Skipjack are good bait, but I would not put a lot of effort getting it off the beach. Good chance a bull red is going to eat it before anything else does around High Island. Skipjack are great down south and from a boat, but on the upper coast from the beach they turn into a lot of work.


----------



## Gwill (Sep 6, 2007)

Jolly,

You reckon the bull run will begin in a few weeks?

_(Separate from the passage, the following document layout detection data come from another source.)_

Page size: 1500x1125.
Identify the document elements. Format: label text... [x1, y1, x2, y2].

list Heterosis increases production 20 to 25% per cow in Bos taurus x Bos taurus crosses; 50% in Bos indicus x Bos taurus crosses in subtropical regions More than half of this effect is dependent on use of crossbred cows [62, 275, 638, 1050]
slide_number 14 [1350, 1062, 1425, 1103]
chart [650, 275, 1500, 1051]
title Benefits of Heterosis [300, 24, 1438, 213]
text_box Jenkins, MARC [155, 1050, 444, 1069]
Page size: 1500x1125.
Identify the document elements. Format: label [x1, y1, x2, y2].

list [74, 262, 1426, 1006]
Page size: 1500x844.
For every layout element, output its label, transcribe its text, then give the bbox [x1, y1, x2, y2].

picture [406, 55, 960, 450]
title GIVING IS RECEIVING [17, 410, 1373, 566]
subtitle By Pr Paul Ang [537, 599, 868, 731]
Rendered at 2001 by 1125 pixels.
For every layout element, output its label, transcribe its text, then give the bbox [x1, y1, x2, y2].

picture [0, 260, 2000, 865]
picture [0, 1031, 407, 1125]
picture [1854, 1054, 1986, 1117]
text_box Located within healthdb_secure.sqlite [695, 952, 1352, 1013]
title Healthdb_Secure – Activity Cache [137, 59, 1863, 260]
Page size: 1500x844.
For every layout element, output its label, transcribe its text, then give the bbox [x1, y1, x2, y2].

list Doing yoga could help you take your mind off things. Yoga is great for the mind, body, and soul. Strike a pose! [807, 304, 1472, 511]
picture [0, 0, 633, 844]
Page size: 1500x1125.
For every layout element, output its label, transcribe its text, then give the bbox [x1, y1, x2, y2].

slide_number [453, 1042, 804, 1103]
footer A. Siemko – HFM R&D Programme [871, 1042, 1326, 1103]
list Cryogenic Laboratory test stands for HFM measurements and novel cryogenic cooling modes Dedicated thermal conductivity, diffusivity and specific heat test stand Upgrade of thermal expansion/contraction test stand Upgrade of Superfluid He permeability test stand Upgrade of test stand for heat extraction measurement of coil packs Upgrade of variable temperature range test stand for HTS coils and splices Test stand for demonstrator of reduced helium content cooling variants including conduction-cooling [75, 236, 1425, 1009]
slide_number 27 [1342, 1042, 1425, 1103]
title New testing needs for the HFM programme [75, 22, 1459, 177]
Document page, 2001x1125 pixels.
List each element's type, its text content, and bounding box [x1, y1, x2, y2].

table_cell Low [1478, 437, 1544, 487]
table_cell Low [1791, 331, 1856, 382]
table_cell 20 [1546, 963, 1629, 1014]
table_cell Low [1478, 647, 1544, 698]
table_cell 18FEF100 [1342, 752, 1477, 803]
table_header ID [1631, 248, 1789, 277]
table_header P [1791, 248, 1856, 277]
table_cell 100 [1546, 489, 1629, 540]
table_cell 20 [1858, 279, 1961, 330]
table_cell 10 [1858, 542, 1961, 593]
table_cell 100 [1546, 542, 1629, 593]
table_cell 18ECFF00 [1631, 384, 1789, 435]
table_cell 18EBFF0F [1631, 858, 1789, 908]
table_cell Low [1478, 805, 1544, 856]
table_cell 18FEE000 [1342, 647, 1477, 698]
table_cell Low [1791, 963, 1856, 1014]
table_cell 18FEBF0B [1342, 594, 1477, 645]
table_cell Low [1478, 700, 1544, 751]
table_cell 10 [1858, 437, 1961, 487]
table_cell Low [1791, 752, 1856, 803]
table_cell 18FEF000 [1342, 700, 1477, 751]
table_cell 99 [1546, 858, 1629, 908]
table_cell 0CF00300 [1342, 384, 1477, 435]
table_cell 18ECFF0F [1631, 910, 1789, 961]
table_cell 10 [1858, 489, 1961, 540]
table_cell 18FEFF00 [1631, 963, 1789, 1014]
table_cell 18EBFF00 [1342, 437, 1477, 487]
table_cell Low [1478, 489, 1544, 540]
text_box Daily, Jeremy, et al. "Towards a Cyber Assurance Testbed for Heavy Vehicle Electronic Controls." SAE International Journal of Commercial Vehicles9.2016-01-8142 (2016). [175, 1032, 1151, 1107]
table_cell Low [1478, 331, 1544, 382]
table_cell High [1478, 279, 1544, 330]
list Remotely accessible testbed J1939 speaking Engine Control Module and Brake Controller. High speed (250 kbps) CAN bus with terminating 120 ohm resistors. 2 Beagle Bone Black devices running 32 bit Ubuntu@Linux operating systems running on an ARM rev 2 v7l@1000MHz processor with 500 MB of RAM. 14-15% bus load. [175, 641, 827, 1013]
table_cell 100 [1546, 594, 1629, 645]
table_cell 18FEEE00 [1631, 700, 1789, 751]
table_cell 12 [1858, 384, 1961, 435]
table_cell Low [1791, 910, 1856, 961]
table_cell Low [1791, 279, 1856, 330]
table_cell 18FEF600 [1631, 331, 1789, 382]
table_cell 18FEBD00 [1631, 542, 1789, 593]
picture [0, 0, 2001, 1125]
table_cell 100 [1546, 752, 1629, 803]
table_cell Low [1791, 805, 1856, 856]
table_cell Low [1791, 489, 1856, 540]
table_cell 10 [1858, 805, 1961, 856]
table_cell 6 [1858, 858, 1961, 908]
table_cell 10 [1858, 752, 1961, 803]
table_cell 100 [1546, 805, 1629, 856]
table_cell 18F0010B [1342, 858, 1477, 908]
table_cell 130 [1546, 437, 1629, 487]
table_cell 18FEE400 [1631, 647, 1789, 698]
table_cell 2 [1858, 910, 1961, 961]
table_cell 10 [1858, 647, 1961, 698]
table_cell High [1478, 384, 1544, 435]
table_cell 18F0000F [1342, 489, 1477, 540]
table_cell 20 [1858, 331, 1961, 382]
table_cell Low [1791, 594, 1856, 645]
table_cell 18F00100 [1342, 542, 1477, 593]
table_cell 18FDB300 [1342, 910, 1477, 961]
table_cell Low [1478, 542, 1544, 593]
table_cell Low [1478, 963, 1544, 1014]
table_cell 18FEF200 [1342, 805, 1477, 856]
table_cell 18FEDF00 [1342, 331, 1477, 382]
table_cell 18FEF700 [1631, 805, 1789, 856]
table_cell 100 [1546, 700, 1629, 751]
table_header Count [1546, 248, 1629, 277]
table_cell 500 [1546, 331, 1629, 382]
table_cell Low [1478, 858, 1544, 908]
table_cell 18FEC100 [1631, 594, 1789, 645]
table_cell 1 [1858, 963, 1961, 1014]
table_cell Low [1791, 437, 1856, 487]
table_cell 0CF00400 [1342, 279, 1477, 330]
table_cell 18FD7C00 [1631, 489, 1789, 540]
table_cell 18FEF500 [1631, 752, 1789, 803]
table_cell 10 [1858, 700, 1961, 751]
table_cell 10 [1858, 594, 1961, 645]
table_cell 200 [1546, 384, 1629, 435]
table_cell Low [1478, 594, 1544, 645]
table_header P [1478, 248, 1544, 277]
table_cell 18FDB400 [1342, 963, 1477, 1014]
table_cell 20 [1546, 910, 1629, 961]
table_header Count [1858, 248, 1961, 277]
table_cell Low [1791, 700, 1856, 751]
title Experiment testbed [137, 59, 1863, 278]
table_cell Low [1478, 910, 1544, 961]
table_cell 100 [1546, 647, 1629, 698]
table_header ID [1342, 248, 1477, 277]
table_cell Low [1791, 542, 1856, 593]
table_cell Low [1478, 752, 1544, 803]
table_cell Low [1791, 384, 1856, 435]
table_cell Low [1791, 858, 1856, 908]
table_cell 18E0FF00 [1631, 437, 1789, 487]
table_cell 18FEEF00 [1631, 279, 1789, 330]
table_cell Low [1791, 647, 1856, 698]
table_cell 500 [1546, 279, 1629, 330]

Isn't that a touch earlier than usual?

Thanks for the info...


----------



## aggiemulletboy (May 31, 2006)

I usually remember it kicking off at the beginning of September right when school was starting back up. Lots of people with trout tackle getting spooled near the MOB and the fish were always thick.


----------



## Jolly Roger (May 21, 2004)

Gwill said:


> Jolly,
> 
> You reckon the bull run will begin in a few weeks?
> 
> ...


We have already found schools of Bull Reds off the beach around Crystal. They are starting to school up now

The full moon in August is usually when the Bull Red run starts, and the peak of the run is end of Sept,first of October. Depending on the date of the full moon. Hurricanes can change the timing of the run if it pushes a bull tide up.

Lot depends on weather, moon and tides. But as a general rule the Bull Red run will start aroud the full moon in August and end around the full moon in October.


----------



## Troutfisch (Jun 19, 2005)

Jolly Roger said:


> We have already found schools of Bull Reds off the beach around Crystal. They are starting to school up now
> 
> The full moon in August is usually when the Bull Red run starts, and the peak of the run is end of Sept,first of October. Depending on the date of the full moon. Hurricanes can change the timing of the run if it pushes a bull tide up.
> 
> Lot depends on weather, moon and tides. But as a general rule the Bull Red run will start aroud the full moon in August and end around the full moon in October.


We hit a big school just off the beach near the North Jetty last week. Had to be over 2000+ reds mixed with jacks - caught like 7 of them and moved on. It was cool because there was a big slick following them wherever they went, so you had no trouble finding them.


----------